CDU-Fraktion begrüßt Ankauf und Einbau der historischen Glasfenster für St. Leonhard

Dr. Thomas Dürbeck, kulturpolitischer Sprecher der CDU-Römerfraktion
Dr. Thomas Dürbeck, kulturpolitischer Sprecher der CDU-Römerfraktion
Frankfurt am Main, 3. Juni 2016 - Der kulturpolitische Sprecher der CDU-Fraktion, Dr. Thomas Dürbeck, hat den heute vom Magistrat beschlossenen Ankauf der historischen Glasfenster der St. Leonhardskirche durch die Stadt Frankfurt am Main begrüßt.

„Damit kann die mittelalterliche Verglasung der Kirche im Rahmen der seit 2011 laufenden Innensanierung des Gotteshauses rekonstruiert und vervollständigt werden. Wir danken Stadtkämmerer und Kirchendezernent Uwe Becker für die ge-schickte und erfolgreiche Moderation der Ankaufsverhandlungen“, so Dürbeck.


Die Leonhardskirche erhält fünf mit hochwertiger Glasbemalung verzierte Fensterscheiben zurück, die bereits von 1430 bis 1792 in der Kirche eingebaut waren.
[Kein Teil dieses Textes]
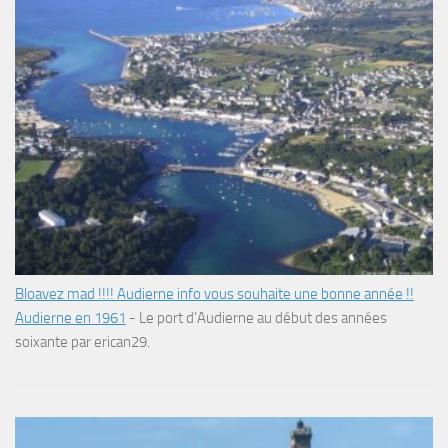
Bloavez mad !!!! Audierne info vous souhaite une bonne année !!
Audierne en 1961
-
Le port d’Audierne au début des années
soixante par erican29.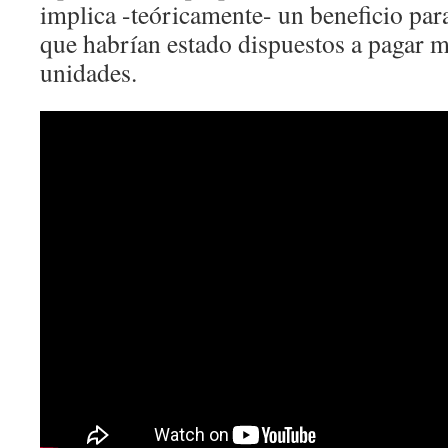
implica -teóricamente- un beneficio pa
que habrían estado dispuestos a pagar m
unidades.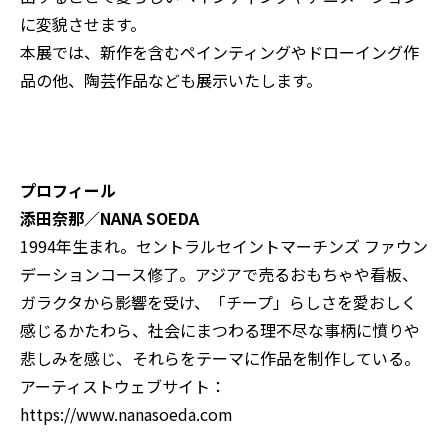
に変貌させます。
本展では、新作を含むペインティングやドローイング作
品の他、陶芸作品なども展示いたします。
プロフィール
添田奈那／NANA SOEDA
1994年生まれ。セントラルセイントマーチンズ ファウン
デーションコース修了。アジアで売るおもちゃや看板、
ガラクタから影響を受け、「チープ」らしさを愛おしく
感じるかたわら、社会にまつわる理不尽な事柄に憤りや
悲しみを感じ、それらをテーマに作品を制作している。
アーティストウェブサイト：
https://www.nanasoeda.com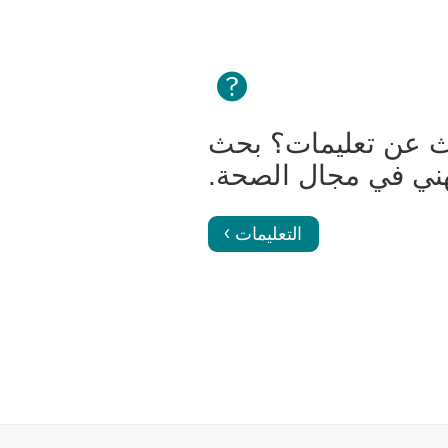
 عن تعليمات؟ بحث
ني في مجال الصحة.
التعليمات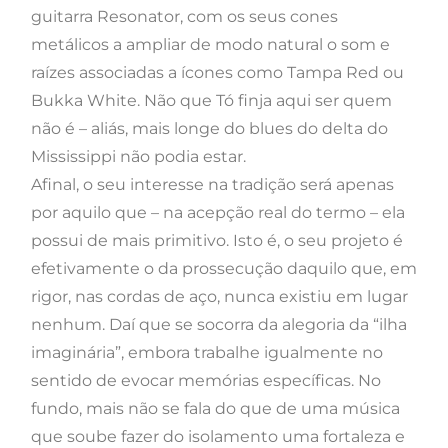
guitarra Resonator, com os seus cones
metálicos a ampliar de modo natural o som e
raízes associadas a ícones como Tampa Red ou
Bukka White. Não que Tó finja aqui ser quem
não é – aliás, mais longe do blues do delta do
Mississippi não podia estar.
Afinal, o seu interesse na tradição será apenas
por aquilo que – na acepção real do termo – ela
possui de mais primitivo. Isto é, o seu projeto é
efetivamente o da prossecução daquilo que, em
rigor, nas cordas de aço, nunca existiu em lugar
nenhum. Daí que se socorra da alegoria da “ilha
imaginária”, embora trabalhe igualmente no
sentido de evocar memórias específicas. No
fundo, mais não se fala do que de uma música
que soube fazer do isolamento uma fortaleza e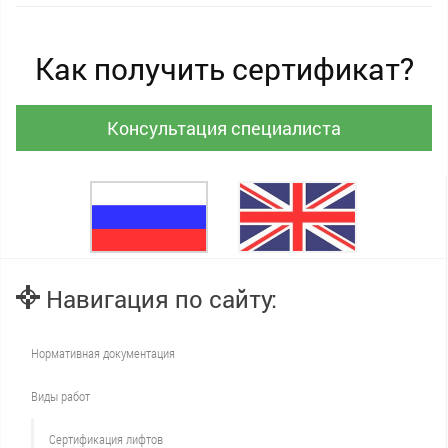
Как получить сертификат?
Консультация специалиста
Навигация по сайту:
Нормативная документация
Виды работ
Сертификация лифтов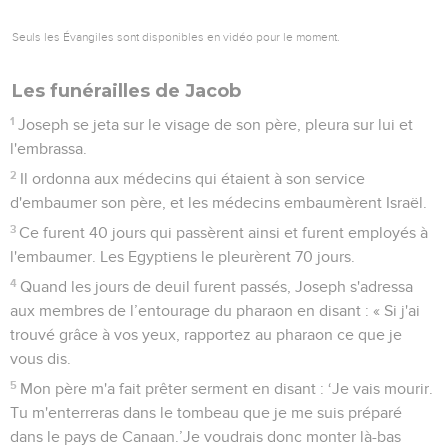
Seuls les Évangiles sont disponibles en vidéo pour le moment.
Les funérailles de Jacob
1
Joseph se jeta sur le visage de son père, pleura sur lui et
l'embrassa.
2
Il ordonna aux médecins qui étaient à son service
d'embaumer son père, et les médecins embaumèrent Israël.
3
Ce furent 40 jours qui passèrent ainsi et furent employés à
l'embaumer. Les Egyptiens le pleurèrent 70 jours.
4
Quand les jours de deuil furent passés, Joseph s'adressa
aux membres de l’entourage du pharaon en disant : « Si j'ai
trouvé grâce à vos yeux, rapportez au pharaon ce que je
vous dis.
5
Mon père m'a fait prêter serment en disant : ‘Je vais mourir.
Tu m'enterreras dans le tombeau que je me suis préparé
dans le pays de Canaan.’Je voudrais donc monter là-bas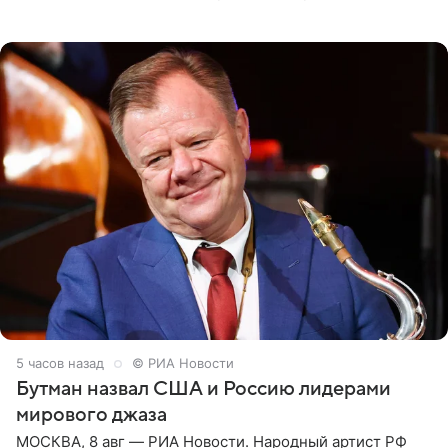
подробности сообщает «Абзац». Толпа поклонников
навалилась на
5 часов назад
© РИА Новости
Бутман назвал США и Россию лидерами
мирового джаза
МОСКВА, 8 авг — РИА Новости. Народный артист РФ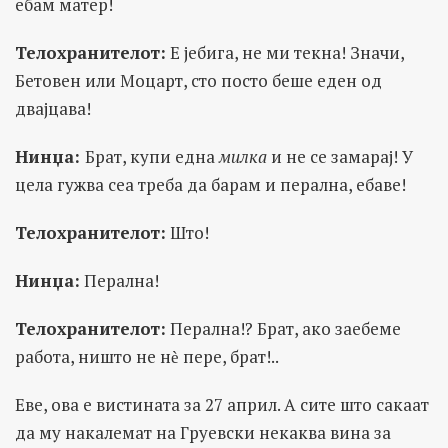
ебам матер!
Телохранителот:
Е јебига, не ми текна! Значи,
Бетовен или Моцарт, сто посто беше еден од
двајцава!
Нинџа:
Брат, купи една
милка
и не се замарај! У
цела гужва сеа треба да барам и перална, ебаве!
Телохранителот:
Што!
Нинџа:
Перална!
Телохранителот:
Перална!? Брат, ако заебеме
работа, ништо не нѐ пере, брат!..
Еве, ова е вистината за 27 април. А сите што сакаат
да му накалемат на Груевски некаква вина за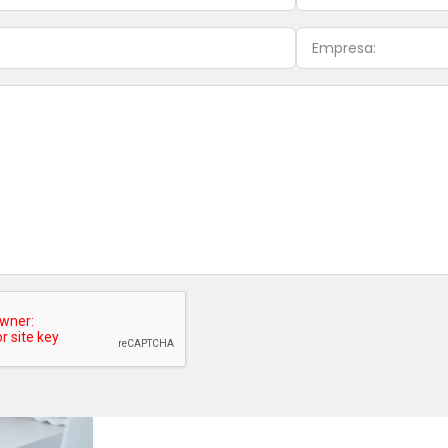
Alternative: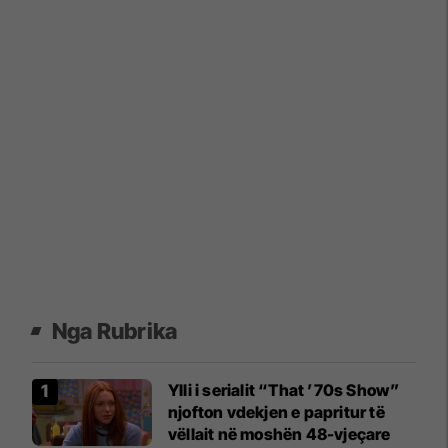
Nga Rubrika
Ylli i serialit “That ’70s Show”
njofton vdekjen e papritur të
vëllait në moshën 48-vjeçare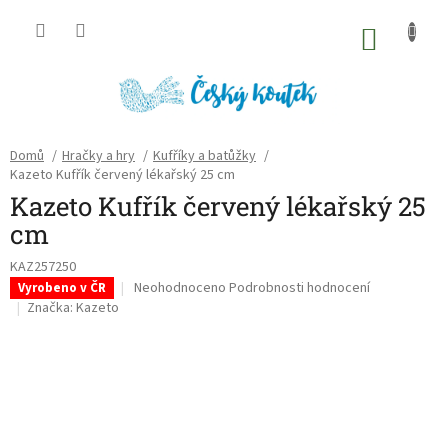
Přejít
na
NÁKU
obsah
KOŠÍK
Domů
/
Hračky a hry
/
Kufříky a batůžky
/
Kazeto Kufřík červený lékařský 25 cm
Kazeto Kufřík červený lékařský 25
cm
KAZ257250
Průměrné
Neohodnoceno
Podrobnosti hodnocení
Vyrobeno v ČR
hodnocení
Značka:
Kazeto
produktu
je
0,0
z
5
hvězdiček.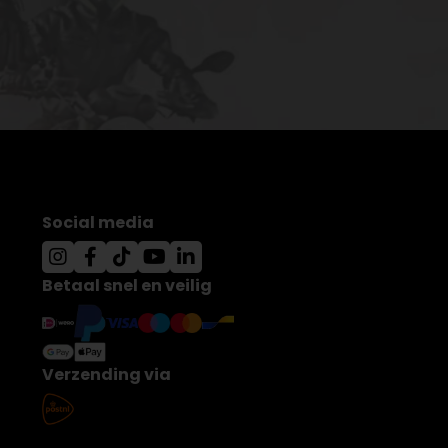
Social media
Betaal snel en veilig
Verzending via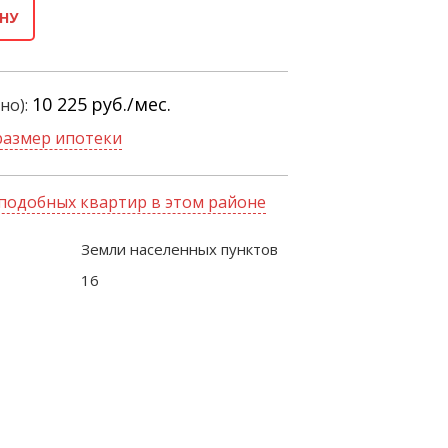
НУ
10 225
руб./мес.
но):
размер ипотеки
подобных квартир в этом районе
Земли населенных пунктов
16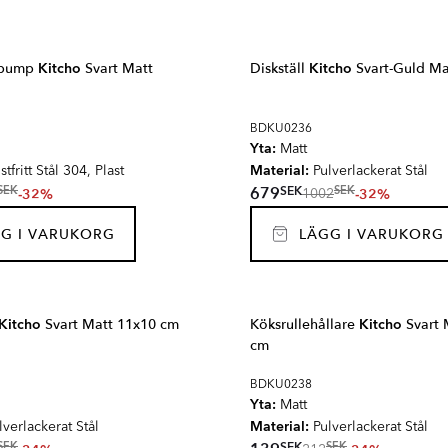
spump
Kitcho
Svart Matt
Diskställ
Kitcho
Svart-Guld Ma
BDKU0236
Yta:
Matt
Material:
tfritt Stål 304, Plast
Pulverlackerat Stål
SEK
679
SEK
SEK
-32%
-32%
1002
G I VARUKORG
LÄGG I VARUKORG
Kitcho
Svart Matt 11x10 cm
Köksrullehållare
Kitcho
Svart 
cm
BDKU0238
Yta:
Matt
Material:
verlackerat Stål
Pulverlackerat Stål
SEK
SEK
SEK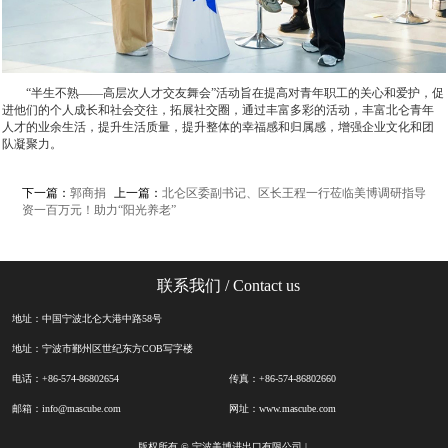
“半生不熟——高层次人才交友舞会”活动旨在提高对青年职工的关心和爱护，促
进他们的个人成长和社会交往，拓展社交圈，通过丰富多彩的活动，丰富北仑青年
人才的业余生活，提升生活质量，提升整体的幸福感和归属感，增强企业文化和团
队凝聚力。
下一篇：
郭商捐
上一篇：
北仑区委副书记、区长王程一行莅临美博调研指导
资一百万元！助力“阳光养老”
联系我们
/ Contact us
地址：中国宁波北仑大港中路58号
地址：宁波市鄞州区世纪东方COB写字楼
电话：+86-574-86802654
传真：+86-574-86802660
邮箱：info@mascube.com
网址：www.mascube.com
版权所有 © 宁波美博进出口有限公司 |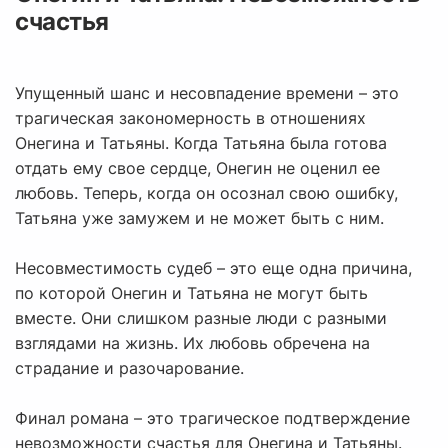
счастья
Упущенный шанс и несовпадение времени – это
трагическая закономерность в отношениях
Онегина и Татьяны. Когда Татьяна была готова
отдать ему свое сердце, Онегин не оценил ее
любовь. Теперь, когда он осознал свою ошибку,
Татьяна уже замужем и не может быть с ним.
Несовместимость судеб – это еще одна причина,
по которой Онегин и Татьяна не могут быть
вместе. Они слишком разные люди с разными
взглядами на жизнь. Их любовь обречена на
страдание и разочарование.
Финал романа – это трагическое подтверждение
невозможности счастья для Онегина и Татьяны.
Nach der Säkularisation gelangten sie auf Umwegen in den Besitz der Benediktinerabtei Stift Neuburg bei Heidelberg. Zuletzt verschönerten sie dort als hochwertiger Schmuck ein verglastes Treppenhaus. „Wir danken dem Konvent des Klosters für die Möglichkeit, diese auch kunsthistorisch wertvollen Fenstersegmente für die Stadt zurückerwerben zu können“, sagte der Stadtverordnete. Dürbeck zeigte sich ganz besonders erfreut über den finanziellen Beitrag der Cronstett- und Hynspergischen Stiftung, die mit 30.000 Euro ein Drittel der Kosten für den Rückkauf übernimmt. „Das ist ein gutes Beispiel für die gelebte Kultur des bürgerschaftlichen Engagements in Frankfurt am Main. Für die großzügige Spende, die den Ankauf der Fenster erst ermöglicht hat, bedanken wir uns bei der Stiftung ganz ausdrücklich“.

„Ich bin sicher, dass die eindrucksvollen hohen Fenster nach sorgfältigem Wiedereinbau das Gesamtbild der Leonhardskirche, des bedeutendsten mit-telalterlichen Sakralbaus in Frankfurt am Main, bereichern und mit ihren christlichen Bildthemen sicher viele Besucher auch zum Gebet einladen wer-den“, so der CDU-Kulturpolitiker abschließend.